= WHAT IS BEING ASKED =
Please read the records below and return each line holding the string "hdocs".

>>>>>

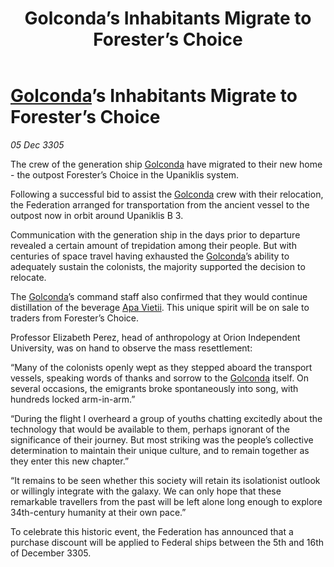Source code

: :PROPERTIES:
:ID:       18891f5d-138d-448b-a3ac-5811e76484f5
:END:
#+title: Golconda’s Inhabitants Migrate to Forester’s Choice
#+filetags: :Federation:galnet:

* [[id:fce1d147-f900-41ec-a92c-3ce3d1cae641][Golconda]]’s Inhabitants Migrate to Forester’s Choice

/05 Dec 3305/

The crew of the generation ship [[id:fce1d147-f900-41ec-a92c-3ce3d1cae641][Golconda]] have migrated to their new home - the outpost Forester’s Choice in the Upaniklis system.  

Following a successful bid to assist the [[id:fce1d147-f900-41ec-a92c-3ce3d1cae641][Golconda]] crew with their relocation, the Federation arranged for transportation from the ancient vessel to the outpost now in orbit around Upaniklis B 3. 

Communication with the generation ship in the days prior to departure revealed a certain amount of trepidation among their people. But with centuries of space travel having exhausted the [[id:fce1d147-f900-41ec-a92c-3ce3d1cae641][Golconda]]’s ability to adequately sustain the colonists, the majority supported the decision to relocate. 

The [[id:fce1d147-f900-41ec-a92c-3ce3d1cae641][Golconda]]’s command staff also confirmed that they would continue distillation of the beverage [[id:b27fcb6d-4c69-4cff-9acc-10c618a11a77][Apa Vietii]]. This unique spirit will be on sale to traders from Forester’s Choice. 

Professor Elizabeth Perez, head of anthropology at Orion Independent University, was on hand to observe the mass resettlement: 

“Many of the colonists openly wept as they stepped aboard the transport vessels, speaking words of thanks and sorrow to the [[id:fce1d147-f900-41ec-a92c-3ce3d1cae641][Golconda]] itself. On several occasions, the emigrants broke spontaneously into song, with hundreds locked arm-in-arm.”  

“During the flight I overheard a group of youths chatting excitedly about the technology that would be available to them, perhaps ignorant of the significance of their journey. But most striking was the people’s collective determination to maintain their unique culture, and to remain together as they enter this new chapter.” 

“It remains to be seen whether this society will retain its isolationist outlook or willingly integrate with the galaxy. We can only hope that these remarkable travellers from the past will be left alone long enough to explore 34th-century humanity at their own pace.” 

To celebrate this historic event, the Federation has announced that a purchase discount will be applied to Federal ships between the 5th and 16th of December 3305.
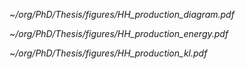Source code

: 
#+NAME: fig:hcr_architecture
#+ATTR_LATEX: :width .9\textwidth
#+CAPTION: Branching fractions for the decay of a HH pair to a selected group of final states indicated on the top and left of t The three decay channels currently showcasing the highest sensitivity ("silver bullets") are indicated in dashed gray. No single channel dominates the sensitivity of di-Higgs combinations.
[[~/org/PhD/Thesis/figures/HH_production_diagram.pdf]]

#+NAME: fig:HH_prod_energy
#+ATTR_LATEX: :width .9\textwidth
#+CAPTION: HH production cross section as a function of the center of mass energy for the six largest HH production channels at /pp/ colliders. The thickness of the lines corresponds to the scale and PDF uncertainties added linearly. Gluon fusion dominates for the entire energy range. The figure is taken from [[cite:&HH_xsec_running]].
[[~/org/PhD/Thesis/figures/HH_production_energy.pdf]]

#+NAME: fig:HH_prod_kl
#+ATTR_LATEX: :width .9\textwidth
#+CAPTION: HH production cross section as a function of the coupling modifier $\klrat$ for several production mechanisms. The dashed and solid lines denote respectively the LO and NLO predictions and the bands indicate the PDF and scale uncertainties added linearly. The figure is taken from [[cite:&HH_xsec_running]].
[[~/org/PhD/Thesis/figures/HH_production_kl.pdf]]


* Additional bibliography :noexport:
** bbH
+ [[https://cms.cern/news/missing-piece-higgs-production][CMS News]]
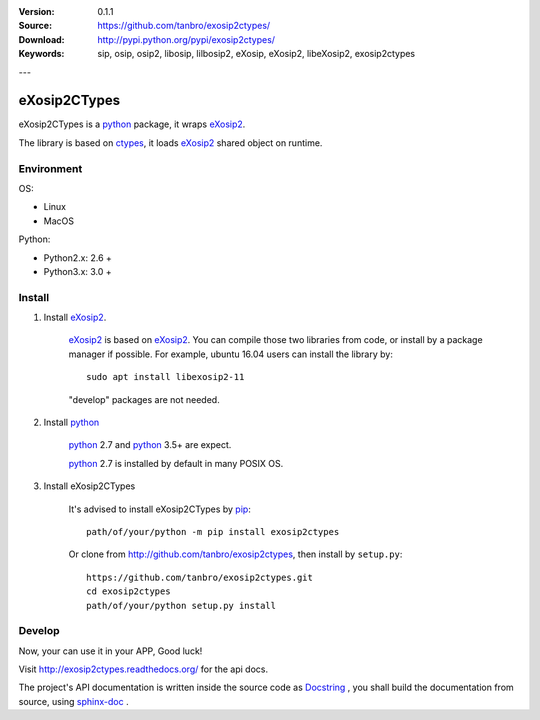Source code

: |travis-ci| |codacy| |readthedocs| |pylicense| |pywheel| |pyversion| |pyimp| |pyformat| |pystatus|

:Version: 0.1.1
:Source: https://github.com/tanbro/exosip2ctypes/
:Download: http://pypi.python.org/pypi/exosip2ctypes/
:Keywords: sip, osip, osip2, libosip, lilbosip2, eXosip, eXosip2, libeXosip2, exosip2ctypes

---

eXosip2CTypes
#############

eXosip2CTypes is a `python`_ package, it wraps `eXosip2`_.

The library is based on `ctypes`_, it loads `eXosip2`_ shared object on runtime.

Environment
===========

OS:

* Linux
* MacOS

Python:

* Python2.x: 2.6 +
* Python3.x: 3.0 +

Install
=======

1. Install `eXosip2`_.

    `eXosip2`_ is based on `eXosip2`_.
    You can compile those two libraries from code, or install by a package manager if possible.
    For example, ubuntu 16.04 users can install the library by::

        sudo apt install libexosip2-11

    "develop" packages are not needed.

2. Install `python`_

    `python`_ 2.7 and `python`_ 3.5+ are expect.

    `python`_ 2.7 is installed by default in many POSIX OS.

3. Install eXosip2CTypes

    It's advised to install eXosip2CTypes by `pip`_::

        path/of/your/python -m pip install exosip2ctypes

    Or clone from http://github.com/tanbro/exosip2ctypes, then install by ``setup.py``::

        https://github.com/tanbro/exosip2ctypes.git
        cd exosip2ctypes
        path/of/your/python setup.py install

Develop
=======
Now, your can use it in your APP, Good luck!

Visit http://exosip2ctypes.readthedocs.org/ for the api docs.

The project's API documentation is written inside the source code as `Docstring`_ ,
you shall build the documentation from source, using `sphinx-doc`_ .

.. _osip2: http://www.gnu.org/software/osip/

.. _eXosip2: http://www.gnu.org/software/osip/

.. _python: http://python.org/

.. _pip: http://pypi.python.org/pypi/pip

.. _ctypes: http://docs.python.org/3/library/ctypes.html

.. _enum34: http://pypi.python.org/pypi/enum34

.. _futures: http://pypi.python.org/pypi/futures

.. _Docstring: http://www.python.org/dev/peps/pep-0257/

.. _sphinx-doc: http://sphinx-doc.org/

.. _virtualenv: https://pypi.python.org/pypi/virtualenv

.. |codacy| image:: https://api.codacy.com/project/badge/Grade/842a184f326741ca8ed208bd33238b6c
    :target: https://www.codacy.com/app/tanbro/exosip2ctypes?utm_source=github.com&amp;utm_medium=referral&amp;utm_content=tanbro/exosip2ctypes&amp;utm_campaign=Badge_Grade

.. |travis-ci| image:: https://travis-ci.org/tanbro/exosip2ctypes.svg
    :target: https://travis-ci.org/tanbro/exosip2ctypes

.. |readthedocs| image:: https://readthedocs.org/projects/exosip2ctypes/badge/?version=latest
    :target: http://exosip2ctypes.readthedocs.io/en/latest/?badge=latest
    :alt: Documentation Status

.. |pylicense| image:: https://img.shields.io/pypi/l/exosip2ctypes.svg
    :alt: GNU GENERAL PUBLIC LICENSE
    :target: http://www.antisip.com/doc/exosip2/eXosip2_license.html

.. |pywheel| image:: https://img.shields.io/pypi/wheel/exosip2ctypes.svg
    :target: http://pypi.python.org/pypi/exosip2ctypes/

.. |pyversion| image:: https://img.shields.io/pypi/pyversions/kombu.svg
    :alt: Supported Python versions.
    :target: http://pypi.python.org/pypi/exosip2ctypes/

.. |pyimp| image:: https://img.shields.io/pypi/implementation/exosip2ctypes.svg
    :alt: Support Python implementations.
    :target: http://pypi.python.org/pypi/exosip2ctypes/

.. |pyformat| image:: https://img.shields.io/pypi/format/exosip2ctypes.svg
    :target: http://pypi.python.org/pypi/exosip2ctypes/

.. |pystatus| image:: https://img.shields.io/pypi/status/exosip2ctypes.svg
    :target: http://pypi.python.org/pypi/exosip2ctypes/
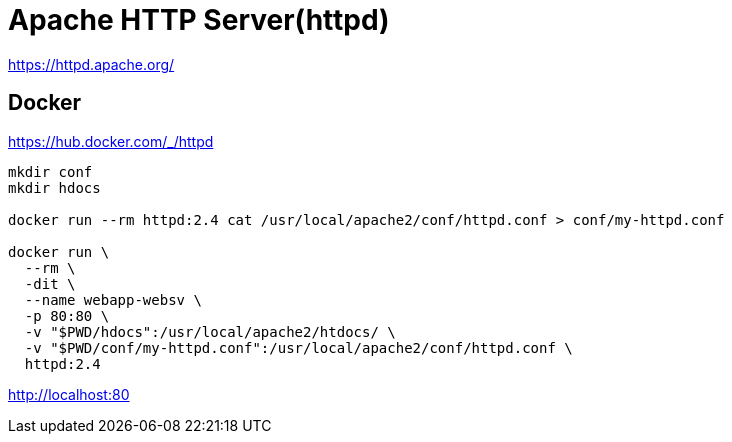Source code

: = Apache HTTP Server(httpd)

https://httpd.apache.org/

== Docker

https://hub.docker.com/_/httpd

[source,shell]
----
mkdir conf
mkdir hdocs

docker run --rm httpd:2.4 cat /usr/local/apache2/conf/httpd.conf > conf/my-httpd.conf

docker run \
  --rm \
  -dit \
  --name webapp-websv \
  -p 80:80 \
  -v "$PWD/hdocs":/usr/local/apache2/htdocs/ \
  -v "$PWD/conf/my-httpd.conf":/usr/local/apache2/conf/httpd.conf \
  httpd:2.4
----

http://localhost:80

<<<<<

= RESPONSE AREA =
mkdir hdocs
  -v "$PWD/hdocs":/usr/local/apache2/htdocs/ \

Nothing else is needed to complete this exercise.